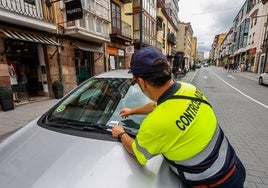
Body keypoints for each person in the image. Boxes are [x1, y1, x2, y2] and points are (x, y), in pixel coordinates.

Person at [111, 46, 246, 188]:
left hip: (214, 183)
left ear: (142, 82)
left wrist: (121, 134)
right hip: (234, 167)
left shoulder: (155, 124)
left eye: (135, 82)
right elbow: (157, 105)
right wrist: (132, 111)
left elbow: (139, 154)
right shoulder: (188, 89)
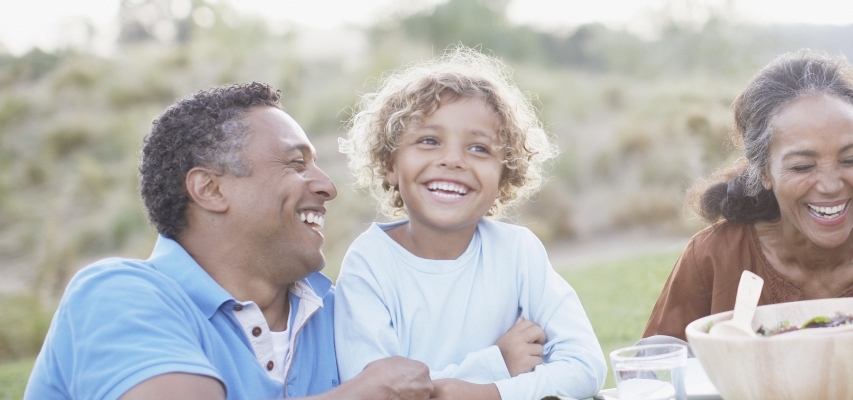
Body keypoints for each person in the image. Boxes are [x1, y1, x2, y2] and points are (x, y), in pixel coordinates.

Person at [24, 82, 434, 399]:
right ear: (210, 189)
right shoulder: (119, 296)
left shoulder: (346, 312)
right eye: (295, 164)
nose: (327, 186)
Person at [333, 47, 605, 400]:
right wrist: (495, 365)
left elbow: (585, 368)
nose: (452, 160)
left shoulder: (518, 251)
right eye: (429, 141)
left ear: (504, 174)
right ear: (391, 163)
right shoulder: (369, 264)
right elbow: (374, 394)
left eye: (478, 149)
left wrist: (489, 392)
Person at [641, 51, 853, 341]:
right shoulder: (714, 259)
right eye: (803, 166)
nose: (831, 185)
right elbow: (656, 372)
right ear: (765, 172)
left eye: (850, 159)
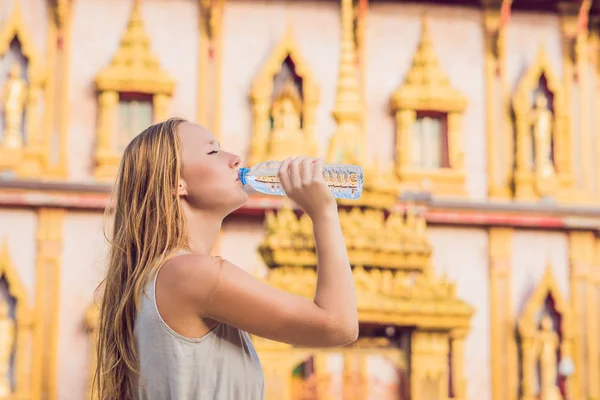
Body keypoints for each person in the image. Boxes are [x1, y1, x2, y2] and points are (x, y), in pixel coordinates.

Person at [92, 117, 358, 400]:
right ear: (176, 183)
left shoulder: (163, 275)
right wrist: (324, 213)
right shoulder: (192, 274)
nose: (235, 159)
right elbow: (338, 325)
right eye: (212, 152)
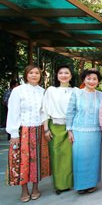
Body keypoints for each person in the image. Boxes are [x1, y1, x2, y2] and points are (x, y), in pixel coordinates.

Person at [6, 64, 50, 202]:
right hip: (22, 130)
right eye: (31, 72)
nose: (34, 75)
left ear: (40, 76)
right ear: (26, 75)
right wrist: (14, 133)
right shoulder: (18, 91)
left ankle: (36, 188)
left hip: (38, 130)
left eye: (37, 73)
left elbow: (44, 112)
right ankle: (24, 190)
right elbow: (13, 112)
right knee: (21, 161)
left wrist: (46, 129)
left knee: (37, 160)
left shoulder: (43, 91)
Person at [66, 68, 102, 194]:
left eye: (94, 79)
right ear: (84, 79)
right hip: (79, 131)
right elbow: (70, 112)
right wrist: (69, 130)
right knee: (80, 158)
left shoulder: (101, 95)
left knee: (93, 159)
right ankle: (80, 185)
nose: (91, 81)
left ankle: (91, 184)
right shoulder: (76, 93)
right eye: (89, 78)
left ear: (98, 81)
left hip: (95, 132)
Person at [41, 65, 76, 194]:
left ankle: (69, 183)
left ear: (71, 76)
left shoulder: (76, 91)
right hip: (55, 126)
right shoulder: (51, 90)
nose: (63, 75)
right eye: (60, 73)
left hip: (71, 127)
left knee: (70, 157)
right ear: (57, 76)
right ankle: (59, 185)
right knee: (57, 156)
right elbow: (44, 110)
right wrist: (46, 129)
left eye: (66, 72)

┄┄┄┄┄┄┄┄┄┄┄┄┄┄┄┄┄┄┄┄

Please copy all lines of the listing in which the string "elbow" occurs.

right elbow: (157, 105)
left elbow: (139, 154)
left elbow: (585, 368)
right elbow: (374, 394)
right elbow: (656, 372)
right elbow: (338, 325)
left elbow: (44, 112)
right elbow: (13, 112)
right elbow: (70, 112)
right elbow: (44, 110)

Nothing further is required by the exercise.